**Task 1**: Set down, word for word, the part of the cat collar thread below that starts at the words "Just saw on" and ends after the words "even as a guy!".
**Task 2**: Decide whether each statement agrees with the cat collar thread below, answering yes or no and quoting the words from the thread that settle it: (a) Marsh is an indoor cat that is never outside. (b) Mitts & Tess keeps collars on both cats at all times. (c) Gabreilla Moushigo has a white cat.

**Page excerpt**:

◆ ◆ ◆ ◆ ◆

# Collars - Yay or Nay? [with pics!]



## RarePuss (Jun 16, 2004)

I got Marsh a collar today and he looks soo handsome!  But.. he's a 100% indoor cat and is never outside. It's mostly for show. So... for you guys, do you keep these on 100% of the time or just put the collars on occasionally??  I'd love to at least collar him fo when guests come over 


Here's some pics!


----------



## Gabreilla Moushigo (Jun 14, 2004)

He's such a cutie! I love the color - and those cute little eyes! Awe...


----------



## Mitts & Tess (Sep 4, 2004)

I think it should be a fashion statement when Marsh is in the mood. she looks stunning in her new collars.

Both my cats are chipped and I only have them wear their collars and tags when I take them some where in the car or Ive left them in someone elses care when I am out of town. Its a double assurance someone would know they are someones cats if they got out.


----------



## RarePuss (Jun 16, 2004)

Mitts & Tess said:


> I think it should be a fashion statement when Marsh is in the mood. she looks stunning in her new collars.
> 
> Both my cats are chipped and I only have them wear their collars and tags when I take them some where in the car or Ive left them in someone elses care when I am out of town. Its a double assurance someone would know they are someones cats if they got out.


 :lol: I thought it would be a confusion getting a hot pink collar... Marsh'a a boy! LOL :lol:


----------



## Gabreilla Moushigo (Jun 14, 2004)

RarePuss said:


> Mitts & Tess said:
> 
> 
> > I think it should be a fashion statement when Marsh is in the mood. she looks stunning in her new collars.
> ...


Nah! I have a white cat too - and I think he looks great in pink. People think he's a girl anyway - just because he is beautiful. Heck... I find myself calling him "her" sometimes. :lol:


----------



## Mitts & Tess (Sep 4, 2004)

:lol: Sorry.. I assumed too much!! :lol: 

Just saw on Oprah today that pink is the hottest color in fashion right now. They had men wearing it and even a mans suit coat lined with it. So Marsh is stylin' even as a guy!


----------



## Pigsterz (Oct 14, 2004)

Wow that collar looks great on Marsh. The bright color really pops against his nice white coat. Don't worry about the pink. We won't tell any of his buddies. ;-)

◆ ◆ ◆ ◆ ◆

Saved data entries
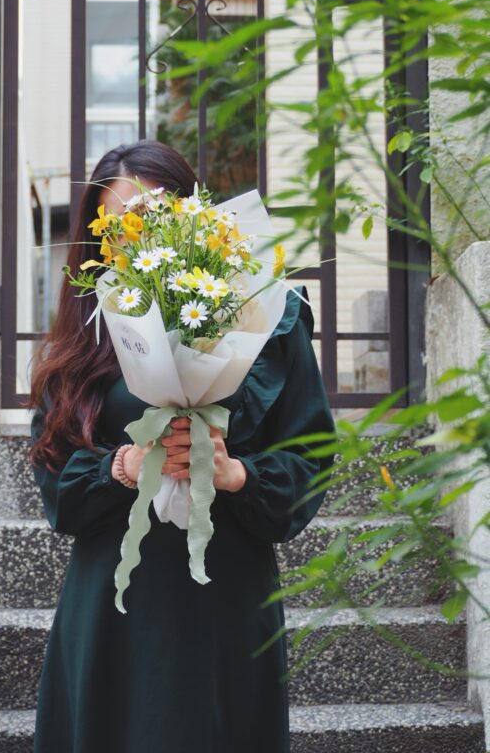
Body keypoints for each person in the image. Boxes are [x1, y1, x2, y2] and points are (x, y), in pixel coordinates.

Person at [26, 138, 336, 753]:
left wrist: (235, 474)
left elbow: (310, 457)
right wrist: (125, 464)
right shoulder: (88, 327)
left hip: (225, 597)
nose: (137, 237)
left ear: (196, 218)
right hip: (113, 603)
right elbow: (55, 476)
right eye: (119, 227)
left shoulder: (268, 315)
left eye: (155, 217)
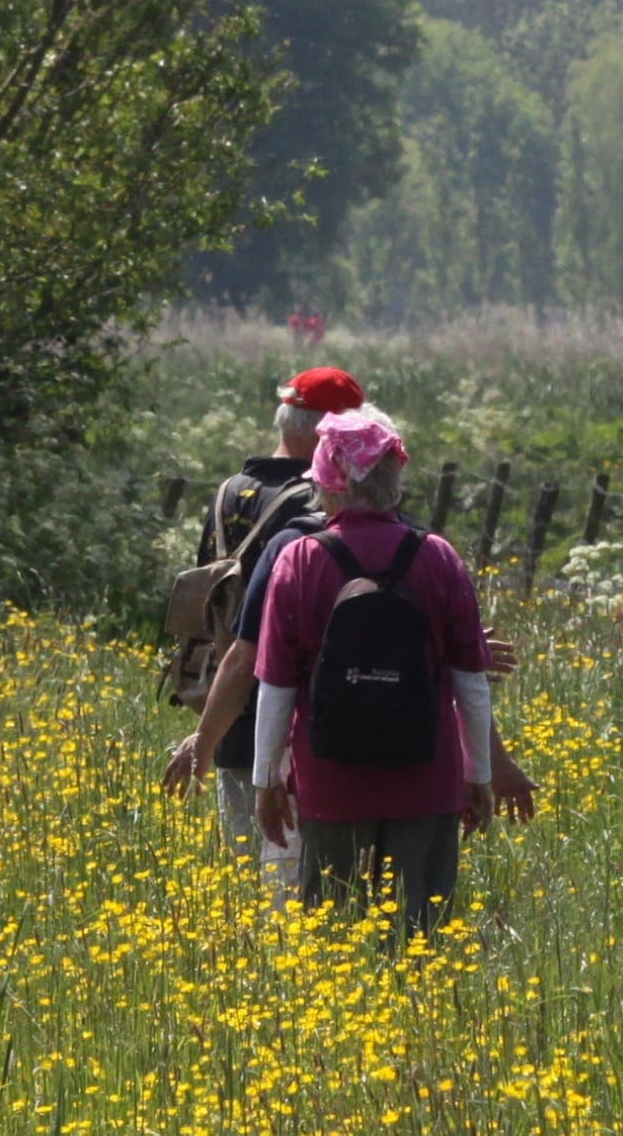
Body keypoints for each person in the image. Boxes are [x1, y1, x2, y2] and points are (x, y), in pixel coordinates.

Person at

◆ ◆ ◆ ◆ ◆

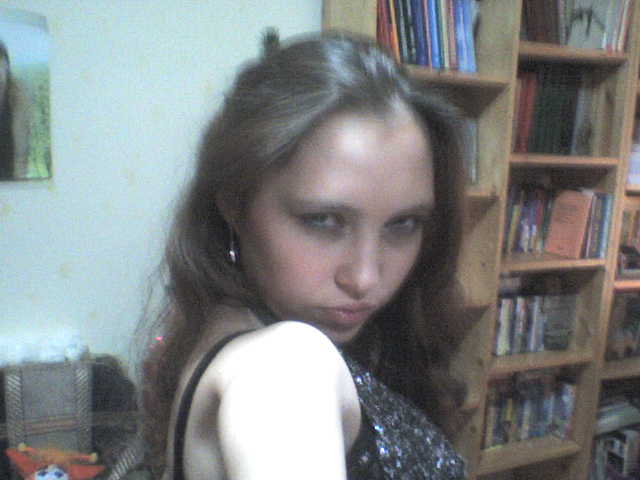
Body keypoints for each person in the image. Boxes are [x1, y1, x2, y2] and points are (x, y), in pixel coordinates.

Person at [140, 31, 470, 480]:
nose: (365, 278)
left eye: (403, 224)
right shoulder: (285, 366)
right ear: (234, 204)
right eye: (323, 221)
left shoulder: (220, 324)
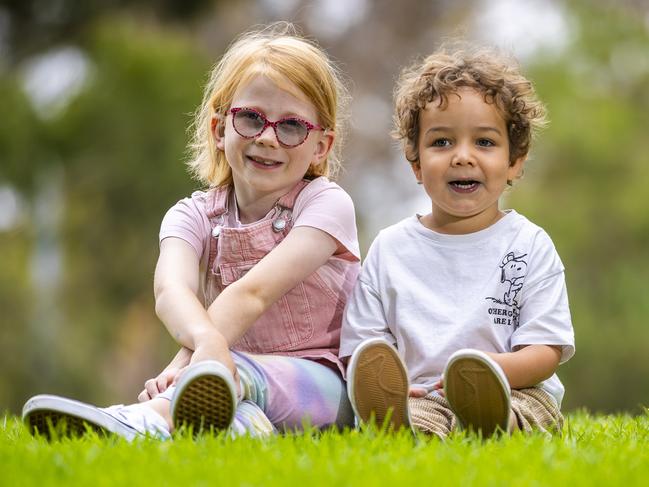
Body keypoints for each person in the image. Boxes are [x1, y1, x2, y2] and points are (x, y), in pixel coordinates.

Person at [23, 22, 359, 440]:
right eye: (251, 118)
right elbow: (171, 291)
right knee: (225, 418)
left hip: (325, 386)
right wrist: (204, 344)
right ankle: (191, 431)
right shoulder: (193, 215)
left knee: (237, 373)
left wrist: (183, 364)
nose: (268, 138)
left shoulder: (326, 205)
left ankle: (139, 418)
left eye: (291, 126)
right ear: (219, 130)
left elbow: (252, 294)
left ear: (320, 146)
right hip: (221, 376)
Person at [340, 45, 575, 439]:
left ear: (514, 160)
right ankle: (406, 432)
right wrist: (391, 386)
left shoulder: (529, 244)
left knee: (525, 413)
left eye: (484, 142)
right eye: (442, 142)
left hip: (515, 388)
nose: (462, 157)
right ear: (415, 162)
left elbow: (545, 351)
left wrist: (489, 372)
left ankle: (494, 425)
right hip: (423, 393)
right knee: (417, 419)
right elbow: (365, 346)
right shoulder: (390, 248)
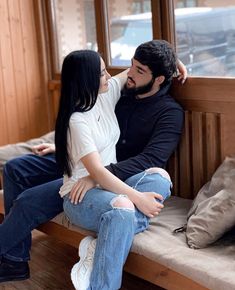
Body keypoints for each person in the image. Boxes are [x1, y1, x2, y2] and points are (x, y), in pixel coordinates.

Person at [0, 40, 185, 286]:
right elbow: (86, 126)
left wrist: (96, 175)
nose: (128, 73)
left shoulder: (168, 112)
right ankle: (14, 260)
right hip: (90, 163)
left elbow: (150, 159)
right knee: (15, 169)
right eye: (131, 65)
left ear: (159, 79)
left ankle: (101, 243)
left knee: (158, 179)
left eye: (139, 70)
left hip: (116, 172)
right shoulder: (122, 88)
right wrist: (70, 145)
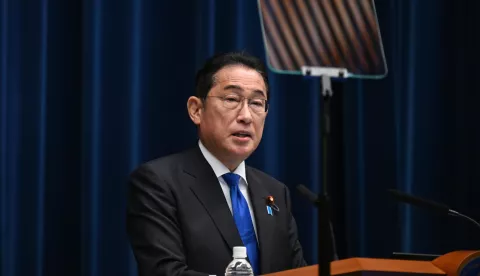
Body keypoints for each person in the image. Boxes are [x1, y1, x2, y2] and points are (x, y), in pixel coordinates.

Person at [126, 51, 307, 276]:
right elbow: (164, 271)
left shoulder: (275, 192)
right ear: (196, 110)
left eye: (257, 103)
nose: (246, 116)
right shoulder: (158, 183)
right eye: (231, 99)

◆ ◆ ◆ ◆ ◆

**Expected output 1**:
Just saw on Oprah today that pink is the hottest color in fashion right now. They had men wearing it and even a mans suit coat lined with it. So Marsh is stylin' even as a guy!

**Expected output 2**:
(a) Yes: "he's a 100% indoor cat and is never outside."
(b) No: "I only have them wear their collars and tags when I take them some where in the car or Ive left them in someone elses care when I am out of town."
(c) Yes: "I have a white cat too"